_REQUIREMENT A_
Set down, unchanged, the lines of the entries below running from the line containing "scientific name: Pantherophis obsoletus" through the line containing "scientific name: Hamamelis virginiana", including both of those lines.

_GIVEN PASSAGE_
= = = = =

[R] Extracting complete information from XML data file using R-Nested Lists

sowmiyan sowmiyan0508 at gmail.com
Sun Jan 24 18:27:01 CET 2016


I am working with a XML, which can be found in the link Sample XML file
<https://www.dropbox.com/s/8kn9g8xev2u5n8o/Dummy.xml?dl=0&preview=Dummy.xml>

I am trying to extract each and every fields information to a csv file. I
want my output to be as below: Required output:
*Total of 20 columns and 2 rows*
DateCreated DateModified Creator.UserAccountName Creator.PersonName
Creator..attrs.referenceNumber Modifier.UserAccountName Modifier.PersonName
Modifier..attrs.referenceNumber AdditionalEmailStr AdditionalComment
DateIssued DocumentaryInstructions NominationParcel.attr.Referencenumber
NominationParcel.SecondContractNumber
NominationParcel.Coordinator.RefernceNumber
NominationParcel.Coordinator.Username NominationParcel.Coordinator.Email
NominationParcel.Coordinator.Office.Name
NominationParcel.Coordinator.Office.Email
NominationParcel.Coordinator.Office.attrs.referenceNumber
Nomination 2007-11-25T17:01:32 2007-11-25T17:11:09 mkolker Merryn Kolker
15351 mkolker Merryn Kolker 15351 Good work   7 sam
Nomination 2007-11-25T17:18:01 2007-11-25T17:19:11 mkolker Merryn Kolker
15351 mkolker Merryn Kolker 15351 Nicely Performed   10 107 102

But I am not able to get my output in the required format. I have tried in
two different ways

1 Below is my first code, the problem with this is that my NULL fields are
not getting captured correctly and there is spillover of data. Also I am
not able to capture all the fields of nested lists in the XML

*Code 1*

  doc <- xmlParse("Dummy.xml")
  lst<-xmlToList(doc)
  f <- function(col) do.call(rbind, lapply(lst, function(x)

= = = = =

_DATA SUPPLIED_
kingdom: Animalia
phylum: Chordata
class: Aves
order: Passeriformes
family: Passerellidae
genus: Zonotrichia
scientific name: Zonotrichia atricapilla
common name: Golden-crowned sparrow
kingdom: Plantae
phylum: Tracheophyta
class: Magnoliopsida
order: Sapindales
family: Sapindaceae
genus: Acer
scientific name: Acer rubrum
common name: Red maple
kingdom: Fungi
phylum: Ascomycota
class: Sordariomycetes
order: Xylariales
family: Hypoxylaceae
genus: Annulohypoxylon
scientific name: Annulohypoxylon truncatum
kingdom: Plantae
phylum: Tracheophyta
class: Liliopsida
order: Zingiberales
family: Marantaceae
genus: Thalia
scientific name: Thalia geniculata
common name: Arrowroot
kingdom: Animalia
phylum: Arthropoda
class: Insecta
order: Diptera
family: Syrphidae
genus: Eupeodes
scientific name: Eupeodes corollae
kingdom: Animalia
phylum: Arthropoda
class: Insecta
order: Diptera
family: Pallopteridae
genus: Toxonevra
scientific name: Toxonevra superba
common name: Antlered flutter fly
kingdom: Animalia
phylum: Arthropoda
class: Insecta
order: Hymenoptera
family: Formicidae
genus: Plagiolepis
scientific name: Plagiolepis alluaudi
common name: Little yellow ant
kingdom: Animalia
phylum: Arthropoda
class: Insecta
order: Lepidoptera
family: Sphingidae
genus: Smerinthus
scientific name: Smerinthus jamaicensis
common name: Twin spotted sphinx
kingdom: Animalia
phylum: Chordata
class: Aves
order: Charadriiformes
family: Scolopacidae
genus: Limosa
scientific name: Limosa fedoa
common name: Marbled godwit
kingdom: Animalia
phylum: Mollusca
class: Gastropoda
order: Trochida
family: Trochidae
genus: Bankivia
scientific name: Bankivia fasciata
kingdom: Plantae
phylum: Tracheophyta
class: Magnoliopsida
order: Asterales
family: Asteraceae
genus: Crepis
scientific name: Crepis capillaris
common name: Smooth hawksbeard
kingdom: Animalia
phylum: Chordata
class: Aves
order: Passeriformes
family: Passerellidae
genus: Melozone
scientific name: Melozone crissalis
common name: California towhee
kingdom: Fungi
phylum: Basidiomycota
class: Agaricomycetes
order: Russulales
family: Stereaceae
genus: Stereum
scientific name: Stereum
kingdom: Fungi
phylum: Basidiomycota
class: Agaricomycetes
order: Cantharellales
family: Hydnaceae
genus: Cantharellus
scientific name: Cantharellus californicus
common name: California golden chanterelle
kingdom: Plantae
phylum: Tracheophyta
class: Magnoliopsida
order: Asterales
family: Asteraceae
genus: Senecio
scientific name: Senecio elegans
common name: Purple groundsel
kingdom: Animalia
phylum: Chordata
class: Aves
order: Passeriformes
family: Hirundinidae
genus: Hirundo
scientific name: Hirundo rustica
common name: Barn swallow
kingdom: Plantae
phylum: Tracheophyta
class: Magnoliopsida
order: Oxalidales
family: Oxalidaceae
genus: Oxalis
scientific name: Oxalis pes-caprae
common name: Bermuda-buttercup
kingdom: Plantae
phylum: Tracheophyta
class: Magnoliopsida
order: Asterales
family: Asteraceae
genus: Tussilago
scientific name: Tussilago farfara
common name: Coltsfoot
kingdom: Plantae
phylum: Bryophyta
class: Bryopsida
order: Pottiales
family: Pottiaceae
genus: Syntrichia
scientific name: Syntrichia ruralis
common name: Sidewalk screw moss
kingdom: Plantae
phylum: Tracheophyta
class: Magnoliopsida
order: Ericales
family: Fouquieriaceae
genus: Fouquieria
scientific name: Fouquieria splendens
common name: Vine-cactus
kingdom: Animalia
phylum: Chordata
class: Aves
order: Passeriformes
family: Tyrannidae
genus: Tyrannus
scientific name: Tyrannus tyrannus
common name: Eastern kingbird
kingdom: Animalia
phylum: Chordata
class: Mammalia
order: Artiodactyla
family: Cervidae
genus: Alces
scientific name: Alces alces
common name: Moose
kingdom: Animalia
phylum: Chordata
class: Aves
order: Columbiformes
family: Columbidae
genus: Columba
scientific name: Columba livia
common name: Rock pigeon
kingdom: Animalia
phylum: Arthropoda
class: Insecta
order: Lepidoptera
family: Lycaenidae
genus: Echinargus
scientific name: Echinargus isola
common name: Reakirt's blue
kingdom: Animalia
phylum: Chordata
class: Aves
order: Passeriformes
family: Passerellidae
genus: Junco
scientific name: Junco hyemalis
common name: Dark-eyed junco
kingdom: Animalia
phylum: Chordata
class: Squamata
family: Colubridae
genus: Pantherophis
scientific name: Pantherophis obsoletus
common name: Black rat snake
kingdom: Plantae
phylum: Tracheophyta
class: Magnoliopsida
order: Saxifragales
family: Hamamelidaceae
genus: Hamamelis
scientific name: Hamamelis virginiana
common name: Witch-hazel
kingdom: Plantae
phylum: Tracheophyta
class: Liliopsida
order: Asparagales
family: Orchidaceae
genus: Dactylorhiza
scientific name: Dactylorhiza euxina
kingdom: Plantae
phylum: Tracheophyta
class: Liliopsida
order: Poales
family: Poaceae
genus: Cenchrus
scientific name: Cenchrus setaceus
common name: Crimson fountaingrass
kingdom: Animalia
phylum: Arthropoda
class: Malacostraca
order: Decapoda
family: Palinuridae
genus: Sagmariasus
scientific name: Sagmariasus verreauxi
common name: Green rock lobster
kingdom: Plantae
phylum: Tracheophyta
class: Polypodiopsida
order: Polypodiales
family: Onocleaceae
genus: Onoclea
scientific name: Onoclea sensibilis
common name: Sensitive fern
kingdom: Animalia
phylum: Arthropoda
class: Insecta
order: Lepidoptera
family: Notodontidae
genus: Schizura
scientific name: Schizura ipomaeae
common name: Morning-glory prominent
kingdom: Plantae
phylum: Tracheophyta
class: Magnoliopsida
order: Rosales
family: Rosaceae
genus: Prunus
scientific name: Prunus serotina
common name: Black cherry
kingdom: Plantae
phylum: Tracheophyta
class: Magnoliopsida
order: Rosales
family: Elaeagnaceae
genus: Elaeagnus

= = = = =

_REQUIREMENT B_
From the post on parsing XML in R, extract word for word the stretch from "But I am not" through "lst<-xmlToList(doc)".

_EXERCISE ANSWER A_
scientific name: Pantherophis obsoletus
common name: Black rat snake
kingdom: Plantae
phylum: Tracheophyta
class: Magnoliopsida
order: Saxifragales
family: Hamamelidaceae
genus: Hamamelis
scientific name: Hamamelis virginiana

_EXERCISE ANSWER B_
But I am not able to get my output in the required format. I have tried in
two different ways

1 Below is my first code, the problem with this is that my NULL fields are
not getting captured correctly and there is spillover of data. Also I am
not able to capture all the fields of nested lists in the XML

*Code 1*

  doc <- xmlParse("Dummy.xml")
  lst<-xmlToList(doc)